» SET TASK
Copy every text line of the entries below word for word, leaving out the pictures.

-- Start DATA FOR THE TASK --

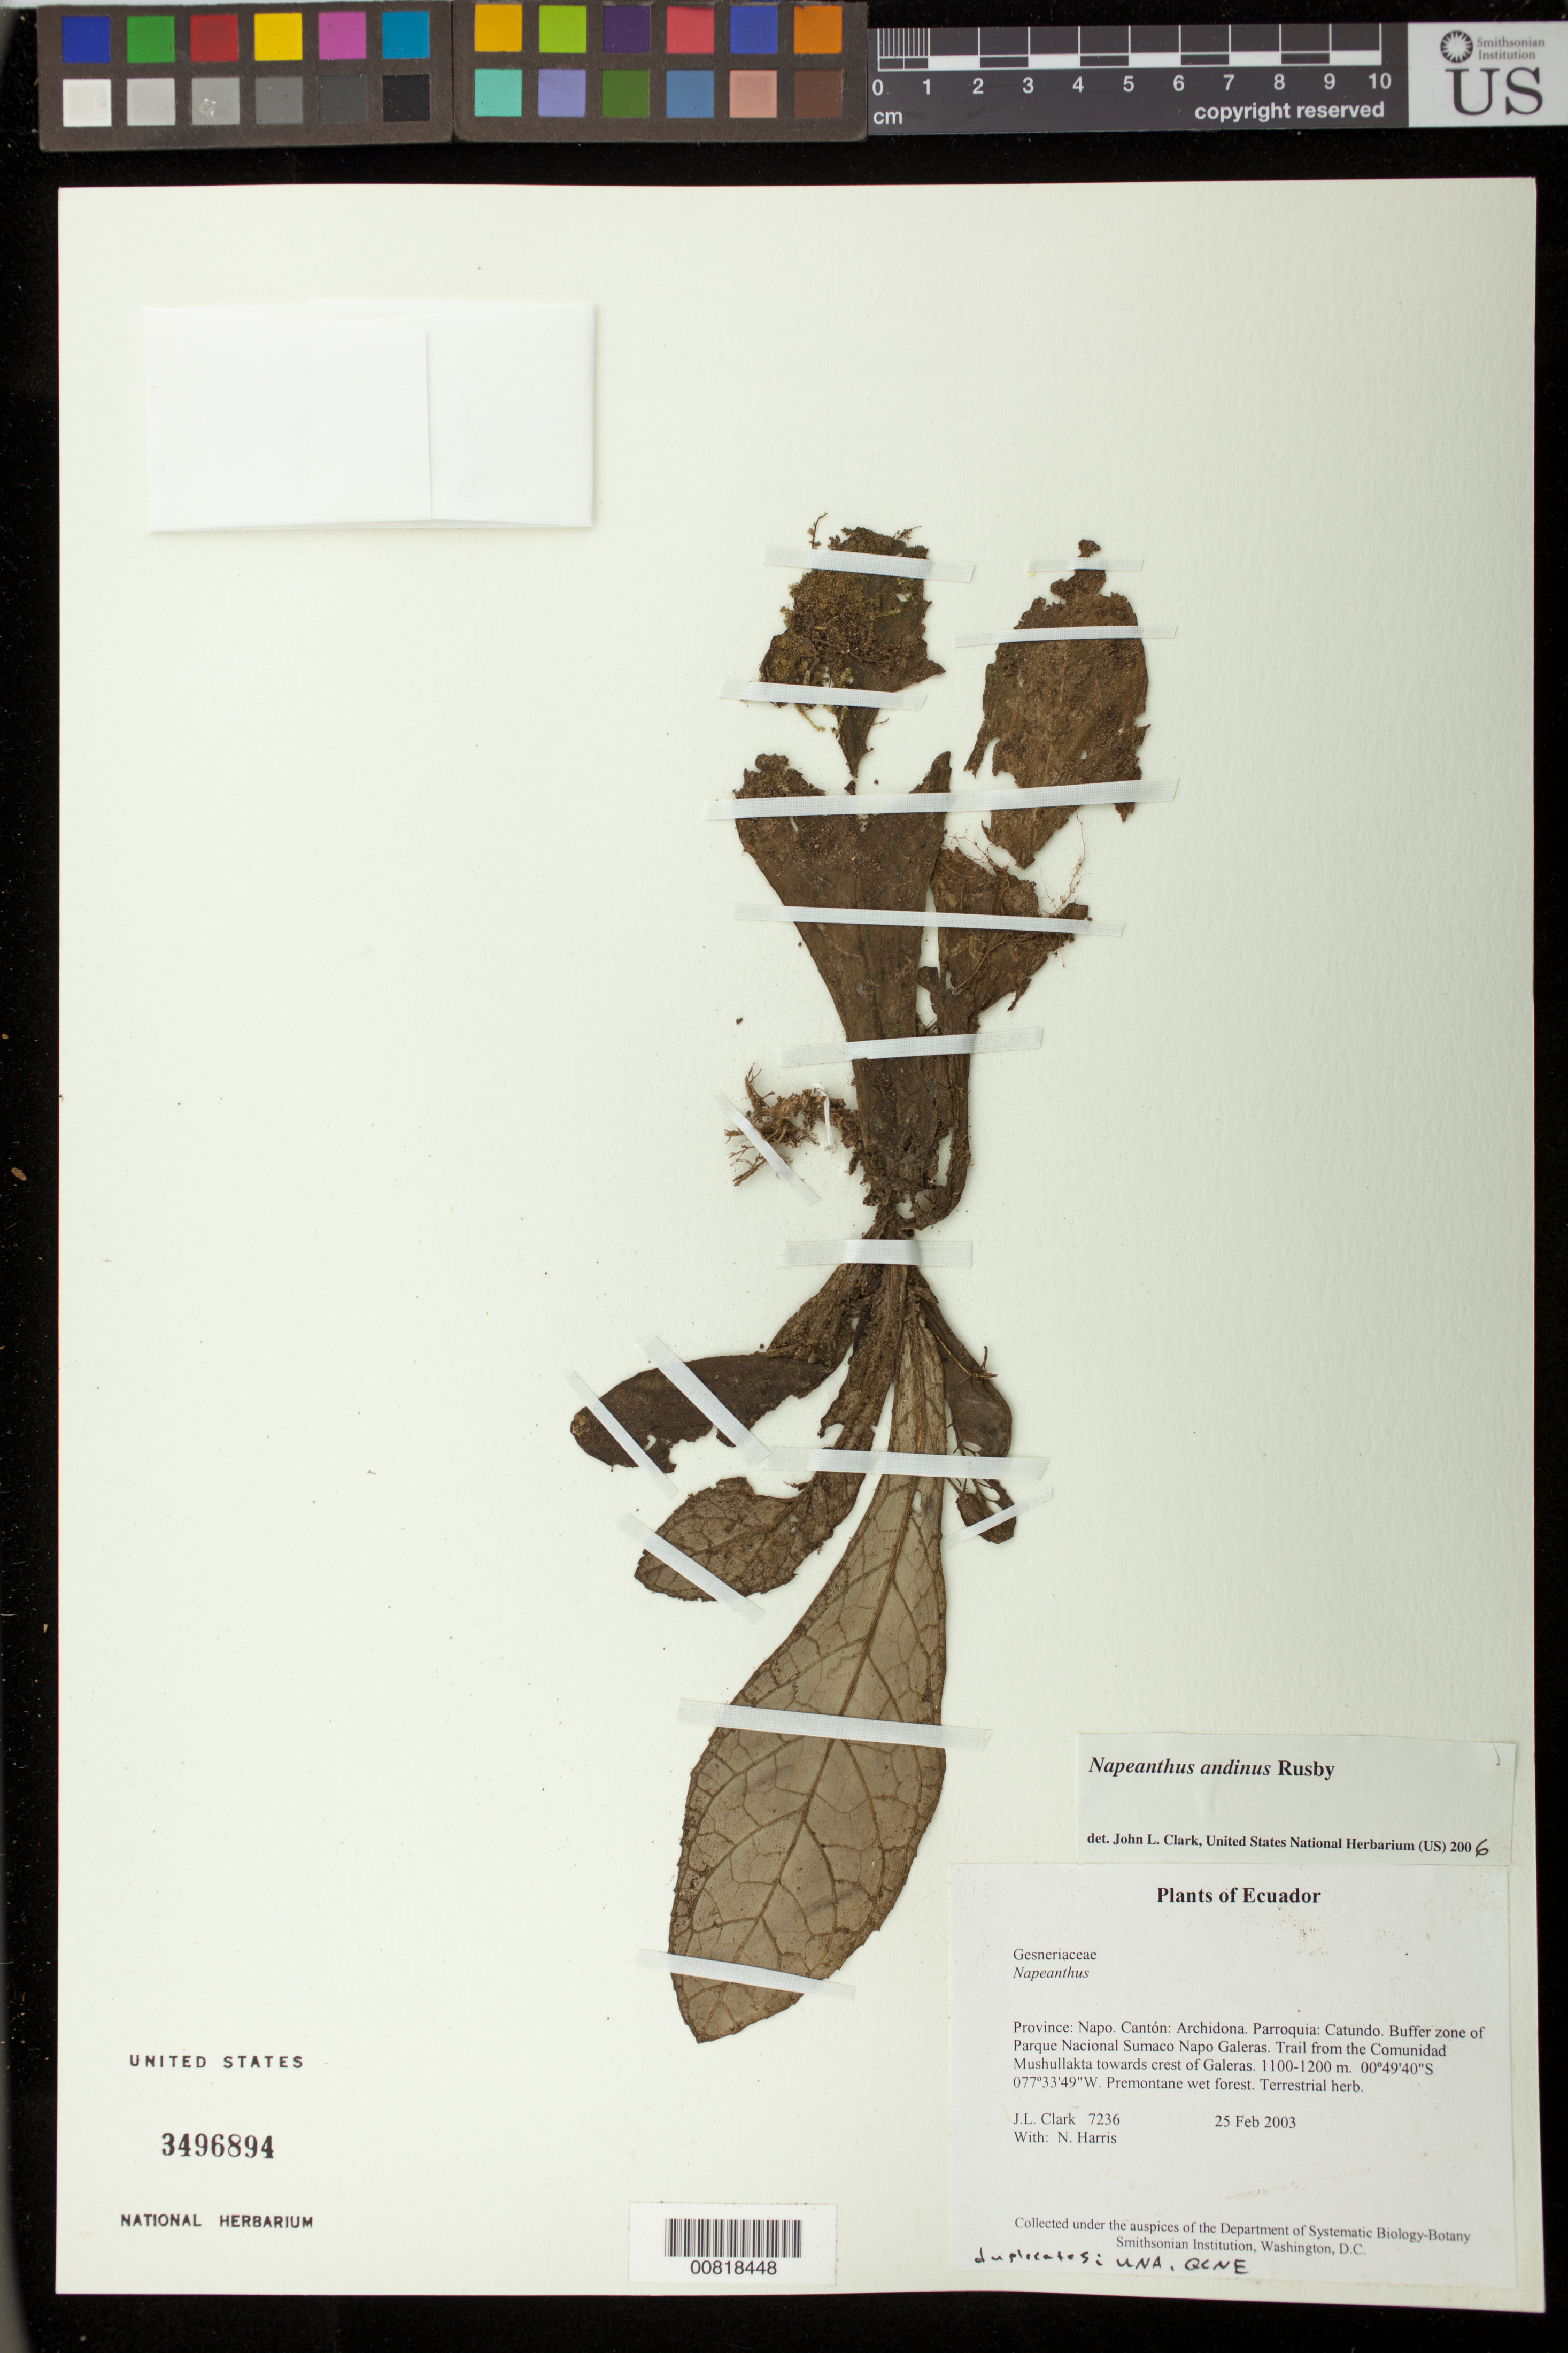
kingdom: Plantae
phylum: Tracheophyta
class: Magnoliopsida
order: Lamiales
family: Gesneriaceae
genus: Napeanthus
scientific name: Napeanthus andinus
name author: Rusby ex Donn. Sm.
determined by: Clark, J. L., (SEL), The Marie Selby Botanical Garden (UNITED STATES)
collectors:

-- End DATA FOR THE TASK --

» ANSWER TO THIS TASK
kingdom: Plantae
phylum: Tracheophyta
class: Magnoliopsida
order: Lamiales
family: Gesneriaceae
genus: Napeanthus
scientific name: Napeanthus andinus
name author: Rusby ex Donn. Sm.
determined by: Clark, J. L., (SEL), The Marie Selby Botanical Garden (UNITED STATES)
collectors:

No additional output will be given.